We adopt a loss objective capable of handling the natural distribution shift caused by the off-policy nature of the training. By default, we use a token-level loss variant of the [AIPO](https://arxiv.org/abs/2505.24034) training objective introduced in Llama-RL,
but omit the entropy and KL loss terms.

At each step, we sample $N$ prompts from our dataset.
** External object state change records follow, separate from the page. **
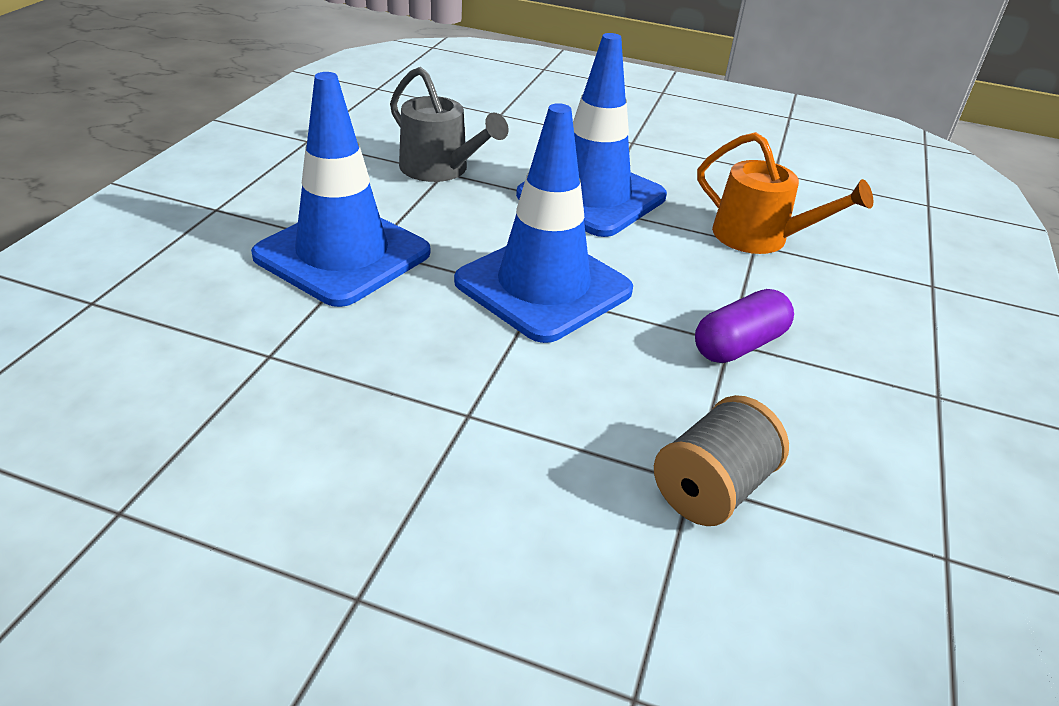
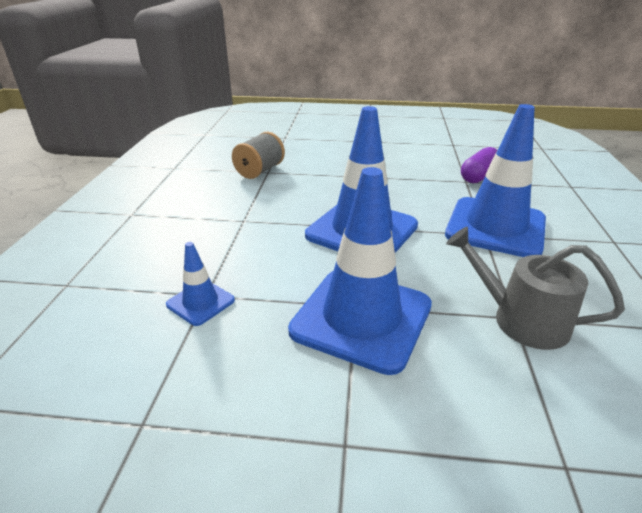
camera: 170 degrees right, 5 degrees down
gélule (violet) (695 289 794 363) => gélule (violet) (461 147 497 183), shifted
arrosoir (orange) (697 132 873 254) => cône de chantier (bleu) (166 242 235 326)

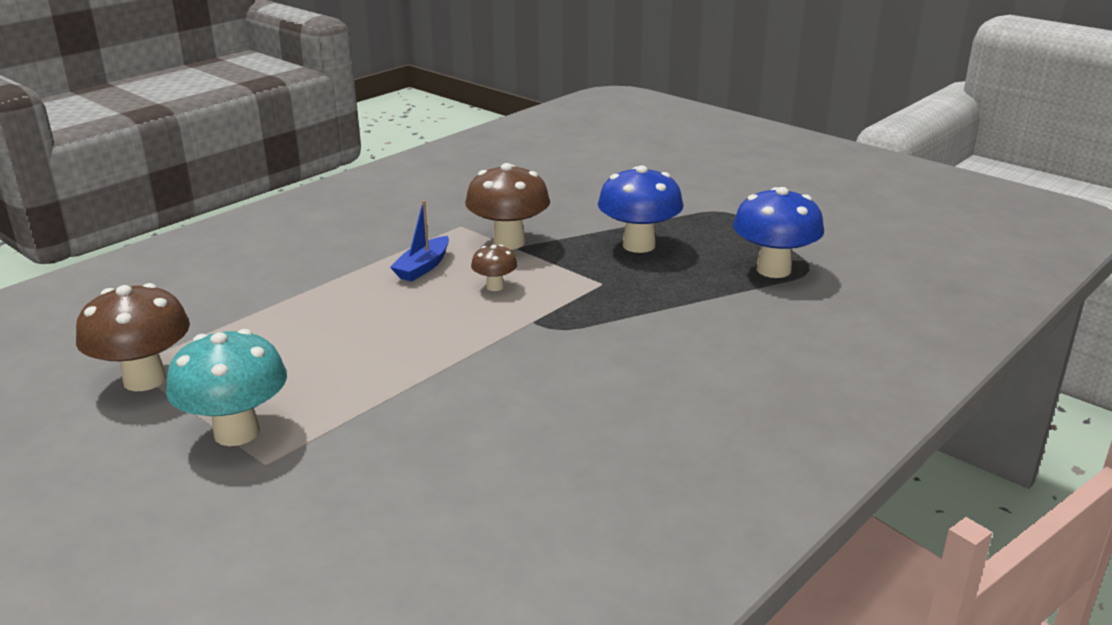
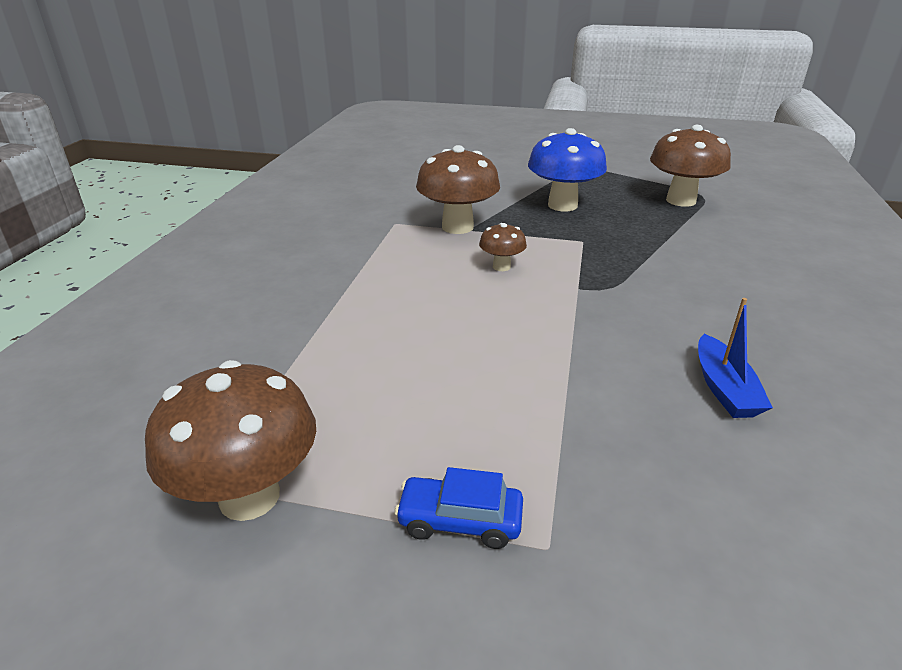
camera: 30 degrees left, 5 degrees up
bateau (bleu) (390 200 449 282) => bateau (bleu) (698 298 773 418), shifted
champignon (turquoise) (166 329 287 446) => voiture (bleu) (395 467 523 549)
champignon (bleu) (733 187 824 278) => champignon (marron) (650 125 731 207)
For
each prompt $x$, we sample a group of rollouts $\{y_i\}^G_{i=1}$
and use a verifier to assign scores $s_i$ to each $y_i$.
Then, the optimization objective is given by

$$
\mathcal{J}_{\text{AIPO}}(\theta)
= \frac{1}{\sum_{j=1}^N \sum_{i=1}^G |y_i^{(j)}|}
\sum_{j=1}^N 
\sum_{i=1}^G 
\sum_{t=1}^{|y_i^{(j)}|}
\min\left(
\frac{\pi(y^{(j)}_{i,t}\mid x_j, y^{(j)}_{i,<t})}{\mu(y^{(j)}_{i,t}\mid x_j, y^{(j)}_{i,<t})},
\delta
\right)\hat{A}^{(j)}_{i,t}
$$

where $\mu$ refers to the policy that generated the rollout, $\pi$ refers to the current policy, $\hat{A}_{i,t}$ is the token-level advantage, and $\delta$ is the importance sampling clipping ratio.

## Step Semantics

PRIME-RL uses a global training step $n=1,2,3,\dots$ that is used to tag artifacts:

* **Trainer**: Produces policy $\pi_n$ with weights $\theta_n$ from rollouts $(x_n, y_n)$
* **Inference**: Produces rollouts $(x_n, y_n)$ from policy $\pi_{max(0, n-k)}$

Here, $k$ is the `max_async_level` parameter, which defaults to 2. Note that we use 0-indexed steps to cleanly indicate that at each step, the divergence off-policy gap is at most $k$ steps.